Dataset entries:

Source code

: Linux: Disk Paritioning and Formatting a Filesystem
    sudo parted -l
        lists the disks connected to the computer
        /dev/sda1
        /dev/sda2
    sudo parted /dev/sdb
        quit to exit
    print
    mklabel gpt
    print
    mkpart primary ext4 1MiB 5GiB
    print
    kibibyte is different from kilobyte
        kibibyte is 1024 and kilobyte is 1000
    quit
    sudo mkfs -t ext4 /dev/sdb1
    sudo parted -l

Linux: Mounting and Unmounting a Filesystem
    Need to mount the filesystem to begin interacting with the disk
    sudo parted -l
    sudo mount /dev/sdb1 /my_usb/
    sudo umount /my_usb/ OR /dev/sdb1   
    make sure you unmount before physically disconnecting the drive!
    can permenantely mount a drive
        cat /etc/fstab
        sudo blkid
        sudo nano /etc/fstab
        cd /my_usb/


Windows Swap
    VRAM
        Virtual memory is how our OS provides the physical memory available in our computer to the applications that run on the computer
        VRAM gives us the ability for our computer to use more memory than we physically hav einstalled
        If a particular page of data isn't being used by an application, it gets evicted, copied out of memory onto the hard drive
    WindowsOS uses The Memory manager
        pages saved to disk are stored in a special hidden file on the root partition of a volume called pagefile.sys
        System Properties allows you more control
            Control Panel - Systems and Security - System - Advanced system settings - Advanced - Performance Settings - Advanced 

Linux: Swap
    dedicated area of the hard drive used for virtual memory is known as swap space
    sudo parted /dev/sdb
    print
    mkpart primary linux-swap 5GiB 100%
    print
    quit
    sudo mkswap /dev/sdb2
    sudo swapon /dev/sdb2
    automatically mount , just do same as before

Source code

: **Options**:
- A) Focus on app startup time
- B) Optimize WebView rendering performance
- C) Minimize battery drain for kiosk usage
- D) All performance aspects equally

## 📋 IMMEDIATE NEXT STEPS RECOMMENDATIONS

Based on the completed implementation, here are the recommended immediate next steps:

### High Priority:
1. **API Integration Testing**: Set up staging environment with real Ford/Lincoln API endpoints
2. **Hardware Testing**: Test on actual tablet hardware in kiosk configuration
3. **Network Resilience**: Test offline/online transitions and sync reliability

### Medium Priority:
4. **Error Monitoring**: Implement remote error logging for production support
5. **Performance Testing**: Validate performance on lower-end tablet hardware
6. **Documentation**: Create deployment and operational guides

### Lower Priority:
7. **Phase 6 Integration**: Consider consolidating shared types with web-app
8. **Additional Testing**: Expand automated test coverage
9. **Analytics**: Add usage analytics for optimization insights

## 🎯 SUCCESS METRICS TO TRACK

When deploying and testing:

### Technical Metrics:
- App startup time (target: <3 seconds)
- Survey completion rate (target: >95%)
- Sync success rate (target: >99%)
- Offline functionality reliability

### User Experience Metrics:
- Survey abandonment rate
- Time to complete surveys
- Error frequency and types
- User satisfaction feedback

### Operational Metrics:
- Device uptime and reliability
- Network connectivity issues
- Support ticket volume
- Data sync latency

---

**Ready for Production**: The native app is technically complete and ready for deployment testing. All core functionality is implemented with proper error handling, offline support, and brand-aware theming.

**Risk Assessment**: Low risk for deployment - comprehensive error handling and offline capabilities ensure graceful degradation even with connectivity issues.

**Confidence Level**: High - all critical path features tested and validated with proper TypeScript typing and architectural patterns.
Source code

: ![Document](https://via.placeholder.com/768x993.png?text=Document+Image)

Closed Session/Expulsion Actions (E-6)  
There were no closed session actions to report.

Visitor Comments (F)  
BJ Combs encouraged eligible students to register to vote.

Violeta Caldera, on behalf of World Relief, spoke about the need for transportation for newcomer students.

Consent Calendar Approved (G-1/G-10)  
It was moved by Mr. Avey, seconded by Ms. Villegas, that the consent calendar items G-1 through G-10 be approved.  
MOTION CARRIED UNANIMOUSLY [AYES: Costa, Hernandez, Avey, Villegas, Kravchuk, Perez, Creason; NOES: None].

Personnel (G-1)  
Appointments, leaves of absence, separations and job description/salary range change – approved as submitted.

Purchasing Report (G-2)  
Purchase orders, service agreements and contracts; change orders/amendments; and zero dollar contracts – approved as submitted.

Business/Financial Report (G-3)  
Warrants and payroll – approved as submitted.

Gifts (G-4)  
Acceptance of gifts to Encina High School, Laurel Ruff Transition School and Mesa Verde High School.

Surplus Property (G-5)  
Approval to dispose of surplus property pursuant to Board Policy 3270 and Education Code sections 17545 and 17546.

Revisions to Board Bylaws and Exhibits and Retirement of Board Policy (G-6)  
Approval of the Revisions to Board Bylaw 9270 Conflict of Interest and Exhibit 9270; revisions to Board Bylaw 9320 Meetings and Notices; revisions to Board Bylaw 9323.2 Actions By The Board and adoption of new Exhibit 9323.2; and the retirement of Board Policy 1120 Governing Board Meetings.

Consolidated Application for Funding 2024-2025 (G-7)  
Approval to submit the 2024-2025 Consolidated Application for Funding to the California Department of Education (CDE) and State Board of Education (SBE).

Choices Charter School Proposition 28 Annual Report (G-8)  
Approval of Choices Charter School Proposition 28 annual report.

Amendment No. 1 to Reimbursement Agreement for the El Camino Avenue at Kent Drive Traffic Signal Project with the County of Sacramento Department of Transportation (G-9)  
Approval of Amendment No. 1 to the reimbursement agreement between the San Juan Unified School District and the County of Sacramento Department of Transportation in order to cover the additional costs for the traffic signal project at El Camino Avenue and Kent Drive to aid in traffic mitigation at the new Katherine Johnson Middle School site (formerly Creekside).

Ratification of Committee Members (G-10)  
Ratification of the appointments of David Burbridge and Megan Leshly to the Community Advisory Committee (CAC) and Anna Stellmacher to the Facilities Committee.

* Task statement:
Each record must be returned exactly as it is written.

* Written solution:
Source code

: Linux: Disk Paritioning and Formatting a Filesystem
    sudo parted -l
        lists the disks connected to the computer
        /dev/sda1
        /dev/sda2
    sudo parted /dev/sdb
        quit to exit
    print
    mklabel gpt
    print
    mkpart primary ext4 1MiB 5GiB
    print
    kibibyte is different from kilobyte
        kibibyte is 1024 and kilobyte is 1000
    quit
    sudo mkfs -t ext4 /dev/sdb1
    sudo parted -l

Linux: Mounting and Unmounting a Filesystem
    Need to mount the filesystem to begin interacting with the disk
    sudo parted -l
    sudo mount /dev/sdb1 /my_usb/
    sudo umount /my_usb/ OR /dev/sdb1   
    make sure you unmount before physically disconnecting the drive!
    can permenantely mount a drive
        cat /etc/fstab
        sudo blkid
        sudo nano /etc/fstab
        cd /my_usb/


Windows Swap
    VRAM
        Virtual memory is how our OS provides the physical memory available in our computer to the applications that run on the computer
        VRAM gives us the ability for our computer to use more memory than we physically hav einstalled
        If a particular page of data isn't being used by an application, it gets evicted, copied out of memory onto the hard drive
    WindowsOS uses The Memory manager
        pages saved to disk are stored in a special hidden file on the root partition of a volume called pagefile.sys
        System Properties allows you more control
            Control Panel - Systems and Security - System - Advanced system settings - Advanced - Performance Settings - Advanced 

Linux: Swap
    dedicated area of the hard drive used for virtual memory is known as swap space
    sudo parted /dev/sdb
    print
    mkpart primary linux-swap 5GiB 100%
    print
    quit
    sudo mkswap /dev/sdb2
    sudo swapon /dev/sdb2
    automatically mount , just do same as before

Source code

: **Options**:
- A) Focus on app startup time
- B) Optimize WebView rendering performance
- C) Minimize battery drain for kiosk usage
- D) All performance aspects equally

## 📋 IMMEDIATE NEXT STEPS RECOMMENDATIONS

Based on the completed implementation, here are the recommended immediate next steps:

### High Priority:
1. **API Integration Testing**: Set up staging environment with real Ford/Lincoln API endpoints
2. **Hardware Testing**: Test on actual tablet hardware in kiosk configuration
3. **Network Resilience**: Test offline/online transitions and sync reliability

### Medium Priority:
4. **Error Monitoring**: Implement remote error logging for production support
5. **Performance Testing**: Validate performance on lower-end tablet hardware
6. **Documentation**: Create deployment and operational guides

### Lower Priority:
7. **Phase 6 Integration**: Consider consolidating shared types with web-app
8. **Additional Testing**: Expand automated test coverage
9. **Analytics**: Add usage analytics for optimization insights

## 🎯 SUCCESS METRICS TO TRACK

When deploying and testing:

### Technical Metrics:
- App startup time (target: <3 seconds)
- Survey completion rate (target: >95%)
- Sync success rate (target: >99%)
- Offline functionality reliability

### User Experience Metrics:
- Survey abandonment rate
- Time to complete surveys
- Error frequency and types
- User satisfaction feedback

### Operational Metrics:
- Device uptime and reliability
- Network connectivity issues
- Support ticket volume
- Data sync latency

---

**Ready for Production**: The native app is technically complete and ready for deployment testing. All core functionality is implemented with proper error handling, offline support, and brand-aware theming.

**Risk Assessment**: Low risk for deployment - comprehensive error handling and offline capabilities ensure graceful degradation even with connectivity issues.

**Confidence Level**: High - all critical path features tested and validated with proper TypeScript typing and architectural patterns.
Source code

: ![Document](https://via.placeholder.com/768x993.png?text=Document+Image)

Closed Session/Expulsion Actions (E-6)  
There were no closed session actions to report.

Visitor Comments (F)  
BJ Combs encouraged eligible students to register to vote.

Violeta Caldera, on behalf of World Relief, spoke about the need for transportation for newcomer students.

Consent Calendar Approved (G-1/G-10)  
It was moved by Mr. Avey, seconded by Ms. Villegas, that the consent calendar items G-1 through G-10 be approved.  
MOTION CARRIED UNANIMOUSLY [AYES: Costa, Hernandez, Avey, Villegas, Kravchuk, Perez, Creason; NOES: None].

Personnel (G-1)  
Appointments, leaves of absence, separations and job description/salary range change – approved as submitted.

Purchasing Report (G-2)  
Purchase orders, service agreements and contracts; change orders/amendments; and zero dollar contracts – approved as submitted.

Business/Financial Report (G-3)  
Warrants and payroll – approved as submitted.

Gifts (G-4)  
Acceptance of gifts to Encina High School, Laurel Ruff Transition School and Mesa Verde High School.

Surplus Property (G-5)  
Approval to dispose of surplus property pursuant to Board Policy 3270 and Education Code sections 17545 and 17546.

Revisions to Board Bylaws and Exhibits and Retirement of Board Policy (G-6)  
Approval of the Revisions to Board Bylaw 9270 Conflict of Interest and Exhibit 9270; revisions to Board Bylaw 9320 Meetings and Notices; revisions to Board Bylaw 9323.2 Actions By The Board and adoption of new Exhibit 9323.2; and the retirement of Board Policy 1120 Governing Board Meetings.

Consolidated Application for Funding 2024-2025 (G-7)  
Approval to submit the 2024-2025 Consolidated Application for Funding to the California Department of Education (CDE) and State Board of Education (SBE).

Choices Charter School Proposition 28 Annual Report (G-8)  
Approval of Choices Charter School Proposition 28 annual report.

Amendment No. 1 to Reimbursement Agreement for the El Camino Avenue at Kent Drive Traffic Signal Project with the County of Sacramento Department of Transportation (G-9)  
Approval of Amendment No. 1 to the reimbursement agreement between the San Juan Unified School District and the County of Sacramento Department of Transportation in order to cover the additional costs for the traffic signal project at El Camino Avenue and Kent Drive to aid in traffic mitigation at the new Katherine Johnson Middle School site (formerly Creekside).

Ratification of Committee Members (G-10)  
Ratification of the appointments of David Burbridge and Megan Leshly to the Community Advisory Committee (CAC) and Anna Stellmacher to the Facilities Committee.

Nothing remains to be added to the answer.